Senegal’s President Macky Sall fired his health minister on Thursday as his country mourned the death of 11 newborn babies in a hospital fire blamed on an electrical short circuit.
The tragedy late Wednesday in the western city of Tivaouane was just the latest in a series of hospital deaths that have exposed the weaknesses of the nation’s healthcare system.
Sall earlier announced the tragedy on Twitter and declared three days of national mourning.
“I have just learned with pain and dismay about the deaths of 11 newborn babies in the fire at the neonatal department of the public hospital,” he wrote.
“To their mothers and their families, I express my deepest sympathy.”
Outside the Mame Abdou Aziz Sy Dabakh Hospital in Tivaouane, a city with a population of 40,000, one of the distraught mothers called out for her son.
“Where is Mohamed?” she cried.
Her baby son was taken to the hospital 10 days ago and was baptised on Monday, Mohamed’s 54-year-old father Alioune Diouf said.
The city’s mayor Demba Diop said the fire had been caused by a short circuit and spread very quickly.
He denied allegations from relatives at the hospital and across social media that the babies had been left alone, saying a midwife and nurse were present on Wednesday evening.
“There was a noise and an explosion that lasted three minutes at most,” he said outside the hospital entrance.
“Five minutes after, the fire brigade arrived. People used fire extinguishers.”

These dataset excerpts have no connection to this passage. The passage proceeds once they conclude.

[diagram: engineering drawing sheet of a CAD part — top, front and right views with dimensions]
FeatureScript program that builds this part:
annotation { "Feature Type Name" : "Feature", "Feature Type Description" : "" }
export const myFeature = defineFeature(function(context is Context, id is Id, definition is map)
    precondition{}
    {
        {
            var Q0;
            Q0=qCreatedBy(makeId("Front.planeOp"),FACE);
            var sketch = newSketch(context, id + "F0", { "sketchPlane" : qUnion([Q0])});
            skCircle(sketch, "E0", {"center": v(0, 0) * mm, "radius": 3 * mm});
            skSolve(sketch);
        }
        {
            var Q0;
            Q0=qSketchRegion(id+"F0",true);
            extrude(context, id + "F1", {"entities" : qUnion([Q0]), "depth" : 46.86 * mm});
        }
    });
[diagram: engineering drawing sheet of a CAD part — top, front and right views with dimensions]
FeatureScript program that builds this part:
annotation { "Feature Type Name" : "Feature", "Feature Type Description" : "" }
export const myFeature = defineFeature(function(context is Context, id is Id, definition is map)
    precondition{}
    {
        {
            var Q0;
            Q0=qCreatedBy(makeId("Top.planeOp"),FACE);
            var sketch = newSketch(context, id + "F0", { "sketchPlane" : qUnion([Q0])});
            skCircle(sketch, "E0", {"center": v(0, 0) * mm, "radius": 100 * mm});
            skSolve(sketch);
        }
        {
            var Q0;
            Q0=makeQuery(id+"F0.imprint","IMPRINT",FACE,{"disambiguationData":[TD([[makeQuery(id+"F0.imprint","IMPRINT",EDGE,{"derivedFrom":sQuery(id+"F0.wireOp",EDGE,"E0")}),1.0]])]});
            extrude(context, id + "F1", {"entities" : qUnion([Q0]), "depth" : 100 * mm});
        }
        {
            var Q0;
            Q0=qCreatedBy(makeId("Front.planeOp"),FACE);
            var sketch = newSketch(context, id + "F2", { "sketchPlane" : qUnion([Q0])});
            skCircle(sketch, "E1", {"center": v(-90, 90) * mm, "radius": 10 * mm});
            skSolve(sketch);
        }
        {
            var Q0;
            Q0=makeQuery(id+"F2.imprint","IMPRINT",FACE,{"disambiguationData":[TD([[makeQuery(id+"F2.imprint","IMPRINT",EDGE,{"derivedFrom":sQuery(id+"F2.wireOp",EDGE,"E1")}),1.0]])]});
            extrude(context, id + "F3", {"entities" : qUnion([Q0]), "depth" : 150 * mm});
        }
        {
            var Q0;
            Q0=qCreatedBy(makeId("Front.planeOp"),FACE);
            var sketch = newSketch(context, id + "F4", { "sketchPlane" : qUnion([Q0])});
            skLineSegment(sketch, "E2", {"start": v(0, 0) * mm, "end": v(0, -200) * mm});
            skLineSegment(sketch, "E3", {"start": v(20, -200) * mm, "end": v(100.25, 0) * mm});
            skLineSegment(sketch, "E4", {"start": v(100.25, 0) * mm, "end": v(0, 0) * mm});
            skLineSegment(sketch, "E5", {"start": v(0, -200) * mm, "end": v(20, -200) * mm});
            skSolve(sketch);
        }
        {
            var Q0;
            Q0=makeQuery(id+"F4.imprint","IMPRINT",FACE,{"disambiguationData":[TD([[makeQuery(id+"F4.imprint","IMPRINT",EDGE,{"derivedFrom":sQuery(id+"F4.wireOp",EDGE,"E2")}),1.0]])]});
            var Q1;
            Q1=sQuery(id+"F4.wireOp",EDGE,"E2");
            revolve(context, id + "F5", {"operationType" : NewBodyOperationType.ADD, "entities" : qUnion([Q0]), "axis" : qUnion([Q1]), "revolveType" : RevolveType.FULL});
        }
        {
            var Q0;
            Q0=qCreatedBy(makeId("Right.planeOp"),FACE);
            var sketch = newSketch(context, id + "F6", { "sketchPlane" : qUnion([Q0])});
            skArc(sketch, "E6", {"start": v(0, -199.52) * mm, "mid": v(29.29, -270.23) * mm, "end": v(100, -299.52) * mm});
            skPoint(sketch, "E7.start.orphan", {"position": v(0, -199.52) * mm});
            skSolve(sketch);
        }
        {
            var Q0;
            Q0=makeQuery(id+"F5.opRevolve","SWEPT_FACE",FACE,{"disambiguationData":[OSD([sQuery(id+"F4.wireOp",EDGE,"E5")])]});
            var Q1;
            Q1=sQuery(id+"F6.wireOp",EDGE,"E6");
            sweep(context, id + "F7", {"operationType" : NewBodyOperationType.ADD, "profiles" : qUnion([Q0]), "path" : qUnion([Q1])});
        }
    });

The mayor said the air-conditioning had accelerated the flames and added that the two nurses fainted but were revived.
“There was no negligence,” Diop insisted.
The disaster however sparked calls for the resignation of Health Minister Abdoudaye Diouf Sarr, who was quoted in media reports also as blaming an electrical fault.
The presidency in the evening said he would be replaced by Marie Khemesse Ngom Ndiaye, formerly the director-general of the public health authority.
Sall would return early from abroad and visit the hospital on Saturday, his office said.